(Extracted data entries)

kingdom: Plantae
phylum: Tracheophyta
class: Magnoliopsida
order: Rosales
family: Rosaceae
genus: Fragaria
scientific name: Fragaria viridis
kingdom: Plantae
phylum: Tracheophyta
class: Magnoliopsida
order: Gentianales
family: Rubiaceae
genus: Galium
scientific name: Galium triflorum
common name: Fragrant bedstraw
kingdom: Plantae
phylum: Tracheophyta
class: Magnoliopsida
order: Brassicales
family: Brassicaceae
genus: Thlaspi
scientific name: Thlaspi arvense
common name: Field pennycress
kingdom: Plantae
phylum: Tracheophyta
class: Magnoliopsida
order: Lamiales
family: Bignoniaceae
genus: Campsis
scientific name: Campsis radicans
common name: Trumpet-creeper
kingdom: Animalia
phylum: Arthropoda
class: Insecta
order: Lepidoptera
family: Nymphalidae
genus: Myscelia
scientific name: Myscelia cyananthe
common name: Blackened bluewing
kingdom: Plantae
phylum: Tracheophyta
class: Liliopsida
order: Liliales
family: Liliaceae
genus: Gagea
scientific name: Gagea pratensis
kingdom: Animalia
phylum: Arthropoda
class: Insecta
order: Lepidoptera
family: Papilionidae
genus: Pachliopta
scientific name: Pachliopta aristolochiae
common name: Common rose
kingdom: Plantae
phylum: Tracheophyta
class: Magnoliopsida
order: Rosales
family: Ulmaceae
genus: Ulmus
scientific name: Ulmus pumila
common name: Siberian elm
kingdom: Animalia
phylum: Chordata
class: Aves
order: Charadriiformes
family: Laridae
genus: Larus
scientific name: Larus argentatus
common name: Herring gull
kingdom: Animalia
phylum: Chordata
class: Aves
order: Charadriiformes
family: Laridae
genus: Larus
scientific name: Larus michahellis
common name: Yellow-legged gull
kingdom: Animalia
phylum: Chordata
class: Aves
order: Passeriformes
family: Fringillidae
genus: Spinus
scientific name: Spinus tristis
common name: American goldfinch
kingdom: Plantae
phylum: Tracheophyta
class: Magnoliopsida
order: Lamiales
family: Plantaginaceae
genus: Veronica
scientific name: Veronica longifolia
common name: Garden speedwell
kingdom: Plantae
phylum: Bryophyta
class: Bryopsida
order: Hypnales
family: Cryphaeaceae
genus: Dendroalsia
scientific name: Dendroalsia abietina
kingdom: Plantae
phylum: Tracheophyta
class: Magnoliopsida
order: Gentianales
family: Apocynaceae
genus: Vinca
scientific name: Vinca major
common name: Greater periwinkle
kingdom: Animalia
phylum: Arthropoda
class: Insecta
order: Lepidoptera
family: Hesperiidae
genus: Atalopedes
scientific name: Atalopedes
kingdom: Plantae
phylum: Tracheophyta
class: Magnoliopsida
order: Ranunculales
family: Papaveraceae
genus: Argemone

- Requirements
Reproduce every line of the data above, from first to last, without changing anything.

- Full solution
kingdom: Plantae
phylum: Tracheophyta
class: Magnoliopsida
order: Rosales
family: Rosaceae
genus: Fragaria
scientific name: Fragaria viridis
kingdom: Plantae
phylum: Tracheophyta
class: Magnoliopsida
order: Gentianales
family: Rubiaceae
genus: Galium
scientific name: Galium triflorum
common name: Fragrant bedstraw
kingdom: Plantae
phylum: Tracheophyta
class: Magnoliopsida
order: Brassicales
family: Brassicaceae
genus: Thlaspi
scientific name: Thlaspi arvense
common name: Field pennycress
kingdom: Plantae
phylum: Tracheophyta
class: Magnoliopsida
order: Lamiales
family: Bignoniaceae
genus: Campsis
scientific name: Campsis radicans
common name: Trumpet-creeper
kingdom: Animalia
phylum: Arthropoda
class: Insecta
order: Lepidoptera
family: Nymphalidae
genus: Myscelia
scientific name: Myscelia cyananthe
common name: Blackened bluewing
kingdom: Plantae
phylum: Tracheophyta
class: Liliopsida
order: Liliales
family: Liliaceae
genus: Gagea
scientific name: Gagea pratensis
kingdom: Animalia
phylum: Arthropoda
class: Insecta
order: Lepidoptera
family: Papilionidae
genus: Pachliopta
scientific name: Pachliopta aristolochiae
common name: Common rose
kingdom: Plantae
phylum: Tracheophyta
class: Magnoliopsida
order: Rosales
family: Ulmaceae
genus: Ulmus
scientific name: Ulmus pumila
common name: Siberian elm
kingdom: Animalia
phylum: Chordata
class: Aves
order: Charadriiformes
family: Laridae
genus: Larus
scientific name: Larus argentatus
common name: Herring gull
kingdom: Animalia
phylum: Chordata
class: Aves
order: Charadriiformes
family: Laridae
genus: Larus
scientific name: Larus michahellis
common name: Yellow-legged gull
kingdom: Animalia
phylum: Chordata
class: Aves
order: Passeriformes
family: Fringillidae
genus: Spinus
scientific name: Spinus tristis
common name: American goldfinch
kingdom: Plantae
phylum: Tracheophyta
class: Magnoliopsida
order: Lamiales
family: Plantaginaceae
genus: Veronica
scientific name: Veronica longifolia
common name: Garden speedwell
kingdom: Plantae
phylum: Bryophyta
class: Bryopsida
order: Hypnales
family: Cryphaeaceae
genus: Dendroalsia
scientific name: Dendroalsia abietina
kingdom: Plantae
phylum: Tracheophyta
class: Magnoliopsida
order: Gentianales
family: Apocynaceae
genus: Vinca
scientific name: Vinca major
common name: Greater periwinkle
kingdom: Animalia
phylum: Arthropoda
class: Insecta
order: Lepidoptera
family: Hesperiidae
genus: Atalopedes
scientific name: Atalopedes
kingdom: Plantae
phylum: Tracheophyta
class: Magnoliopsida
order: Ranunculales
family: Papaveraceae
genus: Argemone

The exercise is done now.